Le Prince arrange notre journée de demain. Nous retournerons à Saint-Marc, nous verrons le palais ducal, nous irons à l’île du Lido : enfin, je connaîtrai Venise, et je ferai part à mon cher monde absent des merveilles dont j’aurai été témoin.


26 octobre.

Le canon de la frégate autrichienne a sonné le réveil de la rade, et parmi tous les mouvemens qui se faisaient sous nos yeux, nous n’avons pas tardé à voir le bateau de Trieste entrer au port et jeter l’ancre. La dame d’honneur envoyée par la reine de Naples en est descendue.
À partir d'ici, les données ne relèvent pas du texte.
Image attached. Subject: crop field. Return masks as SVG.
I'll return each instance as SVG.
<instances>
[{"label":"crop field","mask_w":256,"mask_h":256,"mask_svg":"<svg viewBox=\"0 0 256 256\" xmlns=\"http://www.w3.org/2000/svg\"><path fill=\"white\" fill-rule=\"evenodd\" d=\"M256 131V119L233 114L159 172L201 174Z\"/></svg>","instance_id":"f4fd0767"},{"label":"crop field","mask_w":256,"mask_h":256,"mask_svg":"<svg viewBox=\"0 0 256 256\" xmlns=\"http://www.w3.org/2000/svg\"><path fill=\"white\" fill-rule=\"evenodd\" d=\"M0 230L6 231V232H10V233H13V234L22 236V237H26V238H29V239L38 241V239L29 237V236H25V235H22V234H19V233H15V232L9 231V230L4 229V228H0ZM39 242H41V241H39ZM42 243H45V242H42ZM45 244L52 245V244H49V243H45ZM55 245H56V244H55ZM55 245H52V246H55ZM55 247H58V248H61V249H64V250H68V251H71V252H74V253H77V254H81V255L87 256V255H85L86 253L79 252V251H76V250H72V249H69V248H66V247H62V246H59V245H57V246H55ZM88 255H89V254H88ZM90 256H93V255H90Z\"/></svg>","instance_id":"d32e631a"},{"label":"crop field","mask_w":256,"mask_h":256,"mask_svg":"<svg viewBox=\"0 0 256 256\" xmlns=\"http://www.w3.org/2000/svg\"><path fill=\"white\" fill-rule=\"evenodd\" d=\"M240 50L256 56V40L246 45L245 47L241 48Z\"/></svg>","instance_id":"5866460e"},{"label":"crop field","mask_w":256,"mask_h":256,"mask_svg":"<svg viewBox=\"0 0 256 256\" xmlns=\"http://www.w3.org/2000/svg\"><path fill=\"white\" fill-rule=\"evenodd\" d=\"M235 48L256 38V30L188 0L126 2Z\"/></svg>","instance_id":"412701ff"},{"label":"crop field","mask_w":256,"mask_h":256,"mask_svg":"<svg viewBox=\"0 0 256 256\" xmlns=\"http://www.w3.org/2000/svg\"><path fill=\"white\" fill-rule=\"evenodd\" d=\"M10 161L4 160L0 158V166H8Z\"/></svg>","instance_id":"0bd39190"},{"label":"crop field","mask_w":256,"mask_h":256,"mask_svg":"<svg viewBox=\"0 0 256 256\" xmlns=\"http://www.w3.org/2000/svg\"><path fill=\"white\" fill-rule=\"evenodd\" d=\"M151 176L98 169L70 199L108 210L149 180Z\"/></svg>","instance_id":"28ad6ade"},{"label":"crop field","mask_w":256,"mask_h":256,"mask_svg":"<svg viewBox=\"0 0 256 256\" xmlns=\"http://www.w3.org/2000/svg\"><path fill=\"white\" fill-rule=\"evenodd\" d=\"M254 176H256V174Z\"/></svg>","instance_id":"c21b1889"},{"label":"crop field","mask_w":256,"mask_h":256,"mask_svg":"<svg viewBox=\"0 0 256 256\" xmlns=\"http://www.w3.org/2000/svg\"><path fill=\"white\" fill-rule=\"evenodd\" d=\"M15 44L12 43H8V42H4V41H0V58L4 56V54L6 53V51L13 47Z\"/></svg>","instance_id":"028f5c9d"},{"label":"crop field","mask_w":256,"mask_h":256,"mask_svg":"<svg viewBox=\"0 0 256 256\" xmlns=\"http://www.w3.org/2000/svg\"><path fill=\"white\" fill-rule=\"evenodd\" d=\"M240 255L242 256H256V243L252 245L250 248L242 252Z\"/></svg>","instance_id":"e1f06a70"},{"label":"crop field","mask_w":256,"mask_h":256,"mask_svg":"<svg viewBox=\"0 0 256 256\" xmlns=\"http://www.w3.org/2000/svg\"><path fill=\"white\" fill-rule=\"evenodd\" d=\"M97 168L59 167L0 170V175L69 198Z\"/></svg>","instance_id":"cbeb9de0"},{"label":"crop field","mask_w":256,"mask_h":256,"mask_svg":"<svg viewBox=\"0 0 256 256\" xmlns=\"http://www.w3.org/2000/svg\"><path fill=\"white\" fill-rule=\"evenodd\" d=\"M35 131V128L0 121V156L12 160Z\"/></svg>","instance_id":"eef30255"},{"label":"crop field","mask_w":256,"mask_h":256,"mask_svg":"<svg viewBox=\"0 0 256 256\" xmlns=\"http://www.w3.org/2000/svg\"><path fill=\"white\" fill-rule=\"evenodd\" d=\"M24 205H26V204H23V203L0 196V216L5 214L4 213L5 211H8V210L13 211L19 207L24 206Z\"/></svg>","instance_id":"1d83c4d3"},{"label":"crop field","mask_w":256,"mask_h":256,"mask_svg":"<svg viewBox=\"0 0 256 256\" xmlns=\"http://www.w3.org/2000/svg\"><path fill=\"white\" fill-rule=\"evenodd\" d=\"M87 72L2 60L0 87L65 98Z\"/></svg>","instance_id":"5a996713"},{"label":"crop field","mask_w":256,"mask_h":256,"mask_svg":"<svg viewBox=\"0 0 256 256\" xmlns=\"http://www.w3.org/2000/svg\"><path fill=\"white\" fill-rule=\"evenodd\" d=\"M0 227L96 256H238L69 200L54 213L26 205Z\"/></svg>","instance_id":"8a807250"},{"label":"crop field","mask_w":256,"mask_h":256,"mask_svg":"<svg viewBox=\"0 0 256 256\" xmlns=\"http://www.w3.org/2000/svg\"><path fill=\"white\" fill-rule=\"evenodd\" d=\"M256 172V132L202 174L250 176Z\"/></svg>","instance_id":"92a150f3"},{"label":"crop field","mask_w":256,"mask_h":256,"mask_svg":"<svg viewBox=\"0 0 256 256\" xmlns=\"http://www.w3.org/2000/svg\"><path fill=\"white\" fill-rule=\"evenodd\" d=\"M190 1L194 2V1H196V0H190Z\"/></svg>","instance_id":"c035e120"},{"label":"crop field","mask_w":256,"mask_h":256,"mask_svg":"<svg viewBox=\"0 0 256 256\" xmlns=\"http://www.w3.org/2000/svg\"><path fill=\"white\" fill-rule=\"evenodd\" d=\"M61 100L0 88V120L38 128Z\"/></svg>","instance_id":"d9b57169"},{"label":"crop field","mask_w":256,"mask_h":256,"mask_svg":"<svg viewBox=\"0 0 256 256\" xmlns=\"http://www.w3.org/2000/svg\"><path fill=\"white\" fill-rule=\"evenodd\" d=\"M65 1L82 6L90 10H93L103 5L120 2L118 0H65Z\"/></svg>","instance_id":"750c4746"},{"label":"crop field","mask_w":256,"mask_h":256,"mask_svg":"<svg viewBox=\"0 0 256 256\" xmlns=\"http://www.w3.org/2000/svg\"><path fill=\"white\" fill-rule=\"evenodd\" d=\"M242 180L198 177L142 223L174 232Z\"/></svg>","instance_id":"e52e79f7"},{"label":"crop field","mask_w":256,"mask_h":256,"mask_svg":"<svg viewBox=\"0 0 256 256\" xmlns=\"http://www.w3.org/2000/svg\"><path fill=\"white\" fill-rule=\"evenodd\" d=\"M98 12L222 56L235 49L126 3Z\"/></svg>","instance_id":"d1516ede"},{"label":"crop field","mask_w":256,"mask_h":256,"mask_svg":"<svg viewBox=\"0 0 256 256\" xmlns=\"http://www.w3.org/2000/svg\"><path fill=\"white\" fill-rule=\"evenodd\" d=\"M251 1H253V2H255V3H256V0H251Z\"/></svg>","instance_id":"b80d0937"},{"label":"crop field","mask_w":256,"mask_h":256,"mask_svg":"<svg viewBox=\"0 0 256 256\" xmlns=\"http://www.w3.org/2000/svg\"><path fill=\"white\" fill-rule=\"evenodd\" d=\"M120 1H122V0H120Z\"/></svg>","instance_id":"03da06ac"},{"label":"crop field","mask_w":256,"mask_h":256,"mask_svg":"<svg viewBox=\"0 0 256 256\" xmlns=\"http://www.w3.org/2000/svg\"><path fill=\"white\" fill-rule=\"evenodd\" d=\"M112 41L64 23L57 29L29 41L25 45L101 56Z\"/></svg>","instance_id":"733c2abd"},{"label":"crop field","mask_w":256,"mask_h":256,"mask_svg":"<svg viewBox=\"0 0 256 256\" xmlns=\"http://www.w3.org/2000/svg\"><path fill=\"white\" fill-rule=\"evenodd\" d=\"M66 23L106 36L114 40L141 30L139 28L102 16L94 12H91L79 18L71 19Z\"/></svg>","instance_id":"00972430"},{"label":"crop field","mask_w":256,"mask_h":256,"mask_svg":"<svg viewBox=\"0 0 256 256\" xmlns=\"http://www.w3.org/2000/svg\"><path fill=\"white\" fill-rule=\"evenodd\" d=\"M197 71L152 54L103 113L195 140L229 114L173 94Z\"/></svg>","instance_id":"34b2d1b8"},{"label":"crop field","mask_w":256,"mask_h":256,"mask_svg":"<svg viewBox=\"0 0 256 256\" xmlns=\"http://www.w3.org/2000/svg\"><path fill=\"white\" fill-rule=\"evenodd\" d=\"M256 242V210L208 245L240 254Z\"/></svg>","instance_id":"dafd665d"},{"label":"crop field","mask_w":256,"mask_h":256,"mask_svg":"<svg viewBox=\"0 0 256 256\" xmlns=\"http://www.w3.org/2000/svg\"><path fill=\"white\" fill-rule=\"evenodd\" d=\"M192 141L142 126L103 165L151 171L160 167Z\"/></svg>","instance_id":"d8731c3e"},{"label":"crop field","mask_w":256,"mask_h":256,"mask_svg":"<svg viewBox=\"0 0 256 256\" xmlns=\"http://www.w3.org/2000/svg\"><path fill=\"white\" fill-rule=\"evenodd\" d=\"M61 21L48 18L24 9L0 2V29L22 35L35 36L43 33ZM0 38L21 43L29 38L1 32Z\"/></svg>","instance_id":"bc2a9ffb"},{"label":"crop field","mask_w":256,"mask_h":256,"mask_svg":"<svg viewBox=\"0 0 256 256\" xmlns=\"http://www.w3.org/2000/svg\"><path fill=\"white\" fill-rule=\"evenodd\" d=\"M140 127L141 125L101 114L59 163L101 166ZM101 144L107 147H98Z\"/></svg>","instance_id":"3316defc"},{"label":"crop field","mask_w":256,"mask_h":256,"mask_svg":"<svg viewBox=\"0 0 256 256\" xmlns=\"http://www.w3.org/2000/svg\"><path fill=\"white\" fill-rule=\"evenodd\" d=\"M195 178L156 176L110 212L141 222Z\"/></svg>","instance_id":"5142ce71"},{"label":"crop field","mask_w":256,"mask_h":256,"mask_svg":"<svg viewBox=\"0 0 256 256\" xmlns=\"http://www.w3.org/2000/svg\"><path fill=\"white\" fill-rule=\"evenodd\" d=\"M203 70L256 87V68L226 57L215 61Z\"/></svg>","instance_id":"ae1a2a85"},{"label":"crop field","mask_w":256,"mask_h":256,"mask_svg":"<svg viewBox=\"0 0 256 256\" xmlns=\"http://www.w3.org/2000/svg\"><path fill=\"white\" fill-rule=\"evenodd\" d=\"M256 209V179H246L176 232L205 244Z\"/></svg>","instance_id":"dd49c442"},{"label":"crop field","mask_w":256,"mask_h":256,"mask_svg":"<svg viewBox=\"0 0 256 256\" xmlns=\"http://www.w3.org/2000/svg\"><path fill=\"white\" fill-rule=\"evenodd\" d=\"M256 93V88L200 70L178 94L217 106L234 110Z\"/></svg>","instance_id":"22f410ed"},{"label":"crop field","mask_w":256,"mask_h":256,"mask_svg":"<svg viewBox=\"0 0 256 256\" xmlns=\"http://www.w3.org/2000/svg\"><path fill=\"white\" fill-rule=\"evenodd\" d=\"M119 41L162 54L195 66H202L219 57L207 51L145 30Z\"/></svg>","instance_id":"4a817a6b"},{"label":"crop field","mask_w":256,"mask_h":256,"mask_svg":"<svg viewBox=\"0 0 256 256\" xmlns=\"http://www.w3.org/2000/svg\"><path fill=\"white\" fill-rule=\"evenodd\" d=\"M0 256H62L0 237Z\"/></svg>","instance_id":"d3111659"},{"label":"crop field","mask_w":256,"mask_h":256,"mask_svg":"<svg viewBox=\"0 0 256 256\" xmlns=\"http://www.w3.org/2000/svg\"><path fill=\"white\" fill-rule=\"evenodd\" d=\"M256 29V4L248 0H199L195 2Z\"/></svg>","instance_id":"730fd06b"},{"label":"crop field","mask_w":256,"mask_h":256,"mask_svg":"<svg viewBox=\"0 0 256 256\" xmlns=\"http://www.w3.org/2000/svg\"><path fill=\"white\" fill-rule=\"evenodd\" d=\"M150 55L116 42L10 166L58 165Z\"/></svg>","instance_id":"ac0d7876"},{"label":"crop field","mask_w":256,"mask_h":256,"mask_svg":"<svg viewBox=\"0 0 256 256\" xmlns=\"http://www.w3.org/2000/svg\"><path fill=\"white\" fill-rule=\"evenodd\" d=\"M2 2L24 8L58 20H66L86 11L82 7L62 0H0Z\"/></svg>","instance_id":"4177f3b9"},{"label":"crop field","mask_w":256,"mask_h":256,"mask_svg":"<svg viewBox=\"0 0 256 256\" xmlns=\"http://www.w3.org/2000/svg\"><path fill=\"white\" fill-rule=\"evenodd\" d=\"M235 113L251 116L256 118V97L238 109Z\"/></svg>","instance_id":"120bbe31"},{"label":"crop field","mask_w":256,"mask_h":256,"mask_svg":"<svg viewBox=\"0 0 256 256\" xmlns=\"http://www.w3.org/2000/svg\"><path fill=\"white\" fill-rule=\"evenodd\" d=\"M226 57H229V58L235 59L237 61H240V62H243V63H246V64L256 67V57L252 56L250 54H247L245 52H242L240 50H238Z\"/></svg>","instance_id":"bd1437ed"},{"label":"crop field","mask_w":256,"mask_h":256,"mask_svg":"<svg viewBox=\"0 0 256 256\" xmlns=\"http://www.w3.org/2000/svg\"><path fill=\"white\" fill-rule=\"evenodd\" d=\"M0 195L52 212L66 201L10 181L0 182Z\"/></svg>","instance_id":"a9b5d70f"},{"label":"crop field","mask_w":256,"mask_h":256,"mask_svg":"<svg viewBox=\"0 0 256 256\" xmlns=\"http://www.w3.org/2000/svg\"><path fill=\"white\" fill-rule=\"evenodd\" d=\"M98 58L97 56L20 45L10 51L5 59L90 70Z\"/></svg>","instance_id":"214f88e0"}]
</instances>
Elle achevait de déjeuner dans le salon, quand le Prince nous est revenu tout ému. Il avait couru voir un petit bâtiment » français arrivé dans la nuit et portant à son mât le nouveau drapeau tricolore. Des compatriotes ! Les couleurs nationales ! Il en avait les larmes aux yeux. Ces gens, des Marseillais, au nombre de huit seulement, l’avaient invité à déjeuner ; mais par je ne sais quelle timidité dont je lui ai fait reproche, et « pour ne pas les gêner, » il ne s’était pas nommé à eux. Quel plaisir ces matelots n’auraient-ils pas eu d’apprendre que le neveu de l’Empereur avait salué pour la première fois les trois couleurs à leur bord ?

Mlle Elise Baig, — ainsi s’appelle la dame de la reine de Naples, — a, pour notre grand agrément, partagé toute notre journée. Elle est très musicienne, très spirituelle, très érudite ; elle parle toutes les langues vivantes sans le moindre accent ; elle a fait l’admiration de la Reine par la manière dont elle lit. En cela comme en tout le reste, elle me surpasse de beaucoup.

Je sens le vide que laissera derrière elle la gentille princesse Caroline. Sa présence était mon prétexte et ma contenance ; mon inexpérience et sa timidité nous rapprochaient l’une de l’autre ; sans elle, bien des momens seront plus difficiles à passer, et je n’aurai plus ailleurs comme ici la liberté de courir la ville, en lui servant de chaperon.